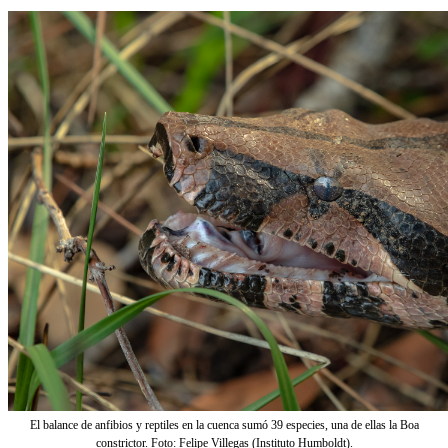
El balance de anfibios y reptiles en la cuenca sumó 39 especies, una de ellas la Boa
constrictor. Foto: Felipe Villegas (Instituto Humboldt).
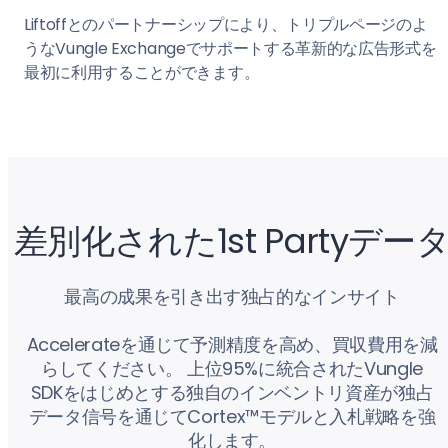
Liftoffとのパートナーシップにより、トリプルページのよ
うなVungle Exchangeでサポートする革新的な広告形式を
最初に利用することができます。
差別化された1st Partyデー
最高の成果を引き出す独占的なインサイト
Accelerateを通じて予測精度を高め、買収費用を減
らしてください。 上位95%に統合されたVungle
SDKをはじめとする独自のインベントリ資産が独占
データ信号を通じてCortex™モデルと入札戦略を強
化します。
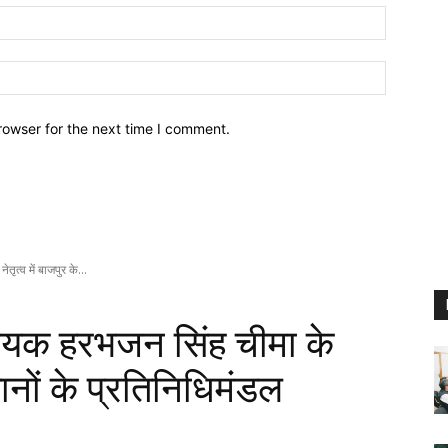
Email:
Website:
rowser for the next time I comment.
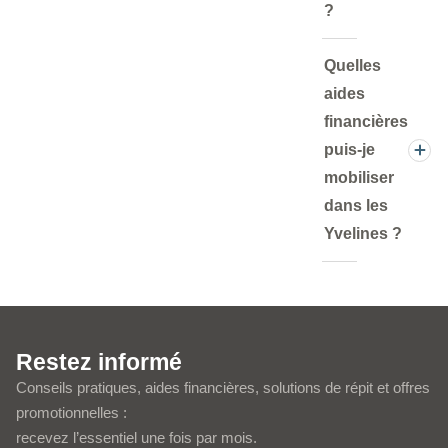
?
Quelles
aides
financières
puis-je
mobiliser
dans les
Yvelines ?
Restez informé
Conseils pratiques, aides financières, solutions de répit et offres
promotionnelles :
recevez l’essentiel une fois par mois.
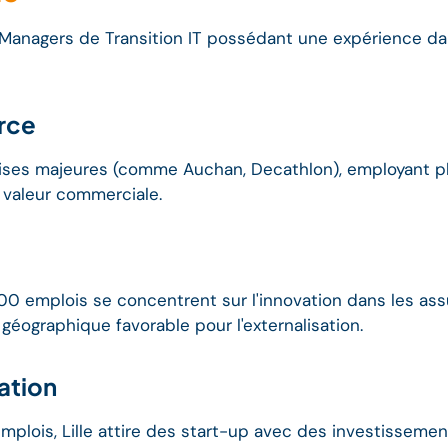
es Managers de Transition IT possédant une expérience d
rce
eprises majeures (comme Auchan, Decathlon), employant
 valeur commerciale.
0 emplois se concentrent sur l'innovation dans les assu
n géographique favorable pour l'externalisation.
ation
lois, Lille attire des start-up avec des investissement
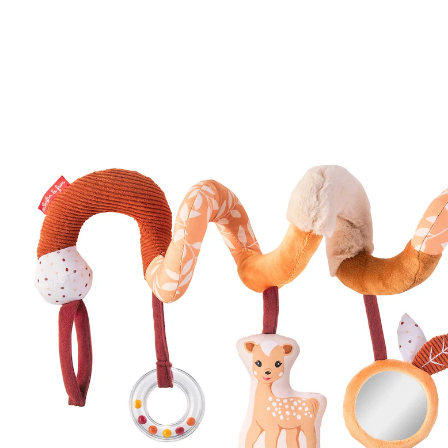
26,99 €
inkl. MwSt. und zzgl.
Versandkosten
In den Warenkorb
Lieferung nach Hause
Sofort lieferbar - in 2-3 Werktagen bei Dir
Filialabholung
Einen Moment bitte...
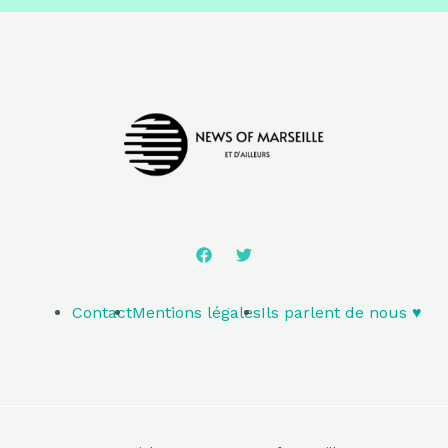
Contact
Mentions légales
Ils parlent de nous ♥️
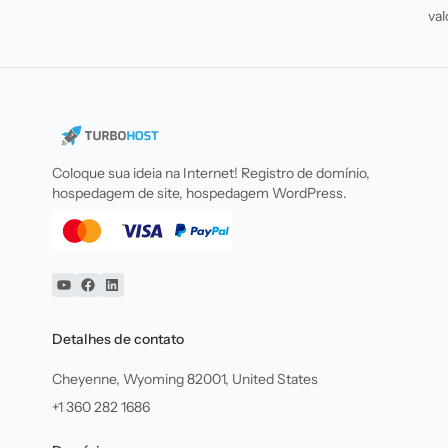
val
Coloque sua ideia na Internet! Registro de domínio,
hospedagem de site, hospedagem WordPress.
YouTube
Facebook
Linkedin
Detalhes de contato
Cheyenne, Wyoming 82001, United States
+1 360 282 1686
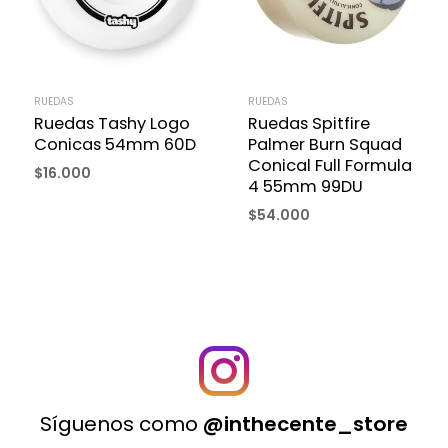
RUEDAS
RUEDAS
Ruedas Tashy Logo
Ruedas Spitfire
Conicas 54mm 60D
Palmer Burn Squad
Conical Full Formula
$
16.000
4 55mm 99DU
$
54.000
Síguenos como
@inthecente_store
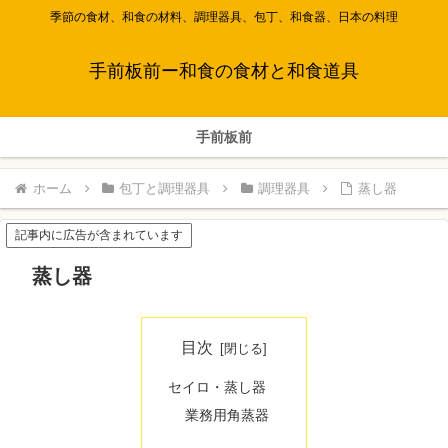
季節の食材、和食の材料、調理器具、包丁、和食器、日本の料理
手前板前ー和食の食材と和食道具
手前板前
ホーム
包丁と調理器具
調理器具
蒸し器
記事内に広告が含まれています
蒸し器
目次
セイロ・蒸し器
業務用角蒸器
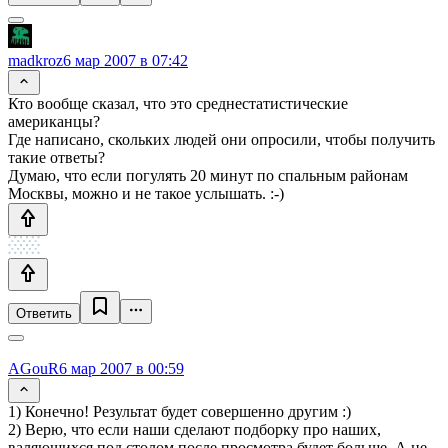
madkroz
6 мар 2007 в 07:42
Кто вообще сказал, что это среднестатистические
американцы?
Где написано, скольких людей они опросили, чтобы получить
такие ответы?
Думаю, что если погулять 20 минут по спальным районам
Москвы, можно и не такое услышать. :-)
Ответить
AGouR
6 мар 2007 в 00:59
1) Конечно! Результат будет совершенно другим :)
2) Верю, что если наши сделают подборку про наших,
валяющихся под столом после просмотра будет больше. А не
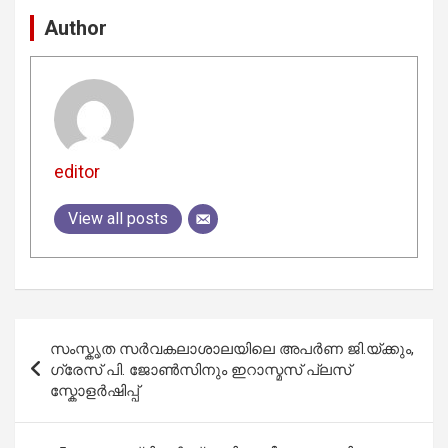
Author
editor
View all posts
Post
സംസ്കൃത സർവകലാശാലയിലെ അപർണ ജി.യ്ക്കും,
navigation
ഗ്രേസ് പി. ജോൺസിനും ഇറാസ്മസ് പ്ലസ്
സ്കോളർഷിപ്പ്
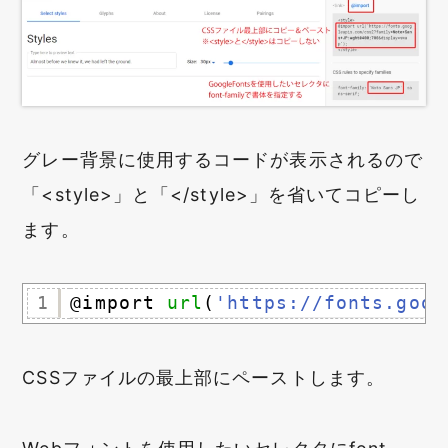
グレー背景に使用するコードが表示されるので
「<style>」と「</style>」を省いてコピーし
ます。
1
@import 
url
(
'https://fonts.goog
CSSファイルの最上部にペーストします。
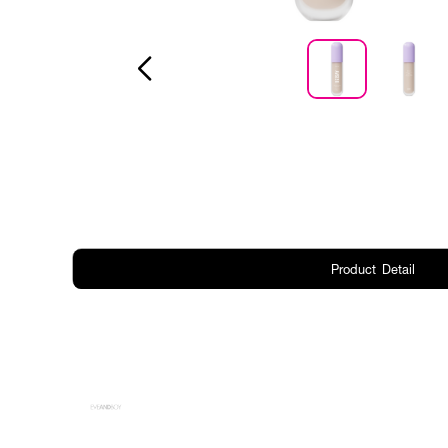
Product Detail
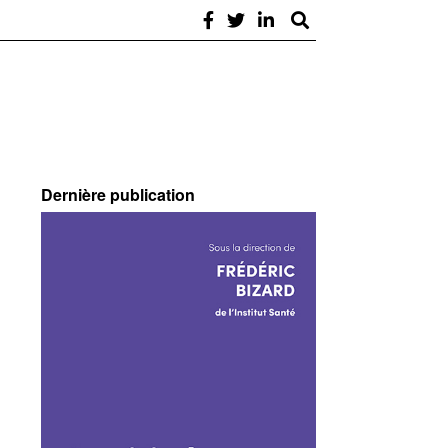
Dernière publication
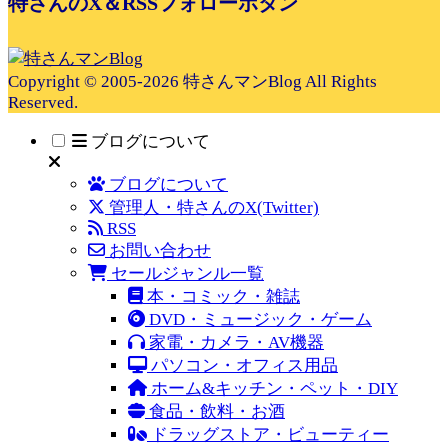
特さんのX＆RSSフォローボタン
Copyright © 2005-2026 特さんマンBlog All Rights
Reserved.
ブログについて
ブログについて
管理人・特さんのX(Twitter)
RSS
お問い合わせ
セールジャンル一覧
本・コミック・雑誌
DVD・ミュージック・ゲーム
家電・カメラ・AV機器
パソコン・オフィス用品
ホーム&キッチン・ペット・DIY
食品・飲料・お酒
ドラッグストア・ビューティー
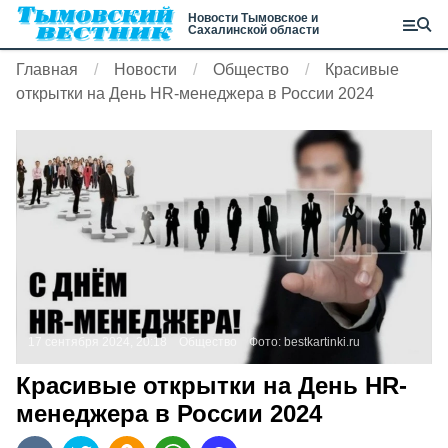
Новости Тымовское и
Сахалинской области
Главная
Новости
Общество
Красивые
открытки на День HR-менеджера в России 2024
17 сентября 2024, 20:18
Общество
Фото:
bestkartinki.ru
Красивые открытки на День HR-
менеджера в России 2024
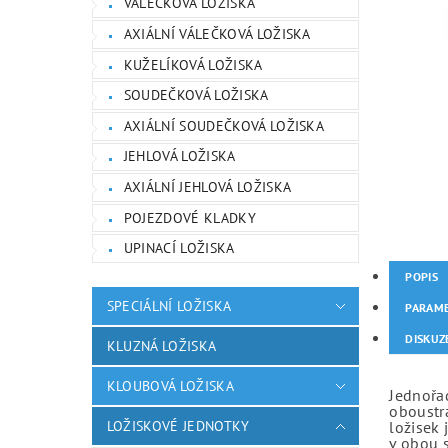
VÁLEČKOVÁ LOŽISKA
AXIÁLNÍ VÁLEČKOVÁ LOŽISKA
KUŽELÍKOVÁ LOŽISKA
SOUDEČKOVÁ LOŽISKA
AXIÁLNÍ SOUDEČKOVÁ LOŽISKA
JEHLOVÁ LOŽISKA
AXIÁLNÍ JEHLOVÁ LOŽISKA
POJEZDOVÉ KLADKY
UPINACÍ LOŽISKA
POPIS
SPECIÁLNÍ LOŽISKA
PARAM
DISKUZ
KLUZNÁ LOŽISKA
KLOUBOVÁ LOŽISKA
Jednořad
oboustr
LOŽISKOVÉ JEDNOTKY
ložisek 
v obou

▸ WORK TO BE COMPLETED: An exact copy is needed of only the lines from the top of the material through the line with "Думаю, что если"; no pictures belong in it.

▸ RESULT OF THIS TASK:
El balance de anfibios y reptiles en la cuenca sumó 39 especies, una de ellas la Boa
constrictor. Foto: Felipe Villegas (Instituto Humboldt).
Liftoffとのパートナーシップにより、トリプルページのよ
うなVungle Exchangeでサポートする革新的な広告形式を
最初に利用することができます。
差別化された1st Partyデー
最高の成果を引き出す独占的なインサイト
Accelerateを通じて予測精度を高め、買収費用を減
らしてください。 上位95%に統合されたVungle
SDKをはじめとする独自のインベントリ資産が独占
データ信号を通じてCortex™モデルと入札戦略を強
化します。
Email:
Website:
rowser for the next time I comment.
?
Quelles
aides
financières
puis-je
mobiliser
dans les
Yvelines ?
Restez informé
Conseils pratiques, aides financières, solutions de répit et offres
promotionnelles :
recevez l’essentiel une fois par mois.
es Managers de Transition IT possédant une expérience d
rce
eprises majeures (comme Auchan, Decathlon), employant
 valeur commerciale.
0 emplois se concentrent sur l'innovation dans les assu
n géographique favorable pour l'externalisation.
ation
lois, Lille attire des start-up avec des investissement
26,99 €
inkl. MwSt. und zzgl.
Versandkosten
In den Warenkorb
Lieferung nach Hause
Sofort lieferbar - in 2-3 Werktagen bei Dir
Filialabholung
Einen Moment bitte...
Contact
Mentions légales
Ils parlent de nous ♥️
val
Coloque sua ideia na Internet! Registro de domínio,
hospedagem de site, hospedagem WordPress.
YouTube
Facebook
Linkedin
Detalhes de contato
Cheyenne, Wyoming 82001, United States
+1 360 282 1686
RUEDAS
RUEDAS
Ruedas Tashy Logo
Ruedas Spitfire
Conicas 54mm 60D
Palmer Burn Squad
Conical Full Formula
$
16.000
4 55mm 99DU
$
54.000
Síguenos como
@inthecente_store
季節の食材、和食の材料、調理器具、包丁、和食器、日本の料理
手前板前ー和食の食材と和食道具
手前板前
ホーム
包丁と調理器具
調理器具
蒸し器
記事内に広告が含まれています
蒸し器
目次
セイロ・蒸し器
業務用角蒸器
madkroz
6 мар 2007 в 07:42
Кто вообще сказал, что это среднестатистические
американцы?
Где написано, скольких людей они опросили, чтобы получить
такие ответы?
Думаю, что если погулять 20 минут по спальным районам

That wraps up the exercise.